Given passage:
============================================================

Table 3. CFA model fit indices across all three measurement occasions.

Additionally, the engagement factors' convergent and discriminant validity were assessed across all three time points by examining the standardized factor pattern/structure coefficients, average variance extracted (AVE) for each factor, and factor correlations. Standardized factor pattern/structure coefficients and associated standard errors across all 3 years are shown in Table 4 and factor AVEs, correlations, and squared correlations are all shown in Table 5. Kline (2010) suggested that standardized factor pattern coefficients of at least 0.70 indicate good convergent validity. While the majority of items across the engagement subscales met or came close to meeting this threshold (see Table 4), certain items were problematic across time points, specifically items 13, 14, 15, 16, and 17. Regarding discriminant validity, although the squared factor correlations are relatively high compared to the AVEs in several cases (see Table 5), moderately high correlations between these engagement factors have also been observed in prior research (e.g., Skinner et al., 2009), suggesting that the correlations in the present study are consistent with existing theory. Furthermore, Kline (2010) suggested that as long as factor correlations are not excessively high (i.e., ≥0.90 in absolute value), that is evidence of adequate discriminant validity. Therefore, despite relatively low pattern coefficients for select items and high factor correlations in some cases, the current three-factor model demonstrated moderate convergent and discriminant validity across all three time points.

TABLE 4

Table 4. Standardized factor pattern/structure coefficients (and standard errors) for the CFA model across 3 years.

TABLE 5

Table 5. Discriminant validity analyses for the engagement measure CFA model across years 7, 8, and 9.

============================================================

Data extract:

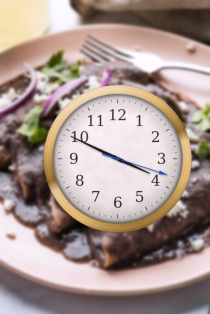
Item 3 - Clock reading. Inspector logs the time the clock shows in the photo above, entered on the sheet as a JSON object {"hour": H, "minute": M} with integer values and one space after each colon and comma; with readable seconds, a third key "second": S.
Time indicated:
{"hour": 3, "minute": 49, "second": 18}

============================================================

Directions for this task:
Reproduce word for word the passage above on the validity of the engagement measure, from start to finish.

Correct answer:
Table 3. CFA model fit indices across all three measurement occasions.

Additionally, the engagement factors' convergent and discriminant validity were assessed across all three time points by examining the standardized factor pattern/structure coefficients, average variance extracted (AVE) for each factor, and factor correlations. Standardized factor pattern/structure coefficients and associated standard errors across all 3 years are shown in Table 4 and factor AVEs, correlations, and squared correlations are all shown in Table 5. Kline (2010) suggested that standardized factor pattern coefficients of at least 0.70 indicate good convergent validity. While the majority of items across the engagement subscales met or came close to meeting this threshold (see Table 4), certain items were problematic across time points, specifically items 13, 14, 15, 16, and 17. Regarding discriminant validity, although the squared factor correlations are relatively high compared to the AVEs in several cases (see Table 5), moderately high correlations between these engagement factors have also been observed in prior research (e.g., Skinner et al., 2009), suggesting that the correlations in the present study are consistent with existing theory. Furthermore, Kline (2010) suggested that as long as factor correlations are not excessively high (i.e., ≥0.90 in absolute value), that is evidence of adequate discriminant validity. Therefore, despite relatively low pattern coefficients for select items and high factor correlations in some cases, the current three-factor model demonstrated moderate convergent and discriminant validity across all three time points.

TABLE 4

Table 4. Standardized factor pattern/structure coefficients (and standard errors) for the CFA model across 3 years.

TABLE 5

Table 5. Discriminant validity analyses for the engagement measure CFA model across years 7, 8, and 9.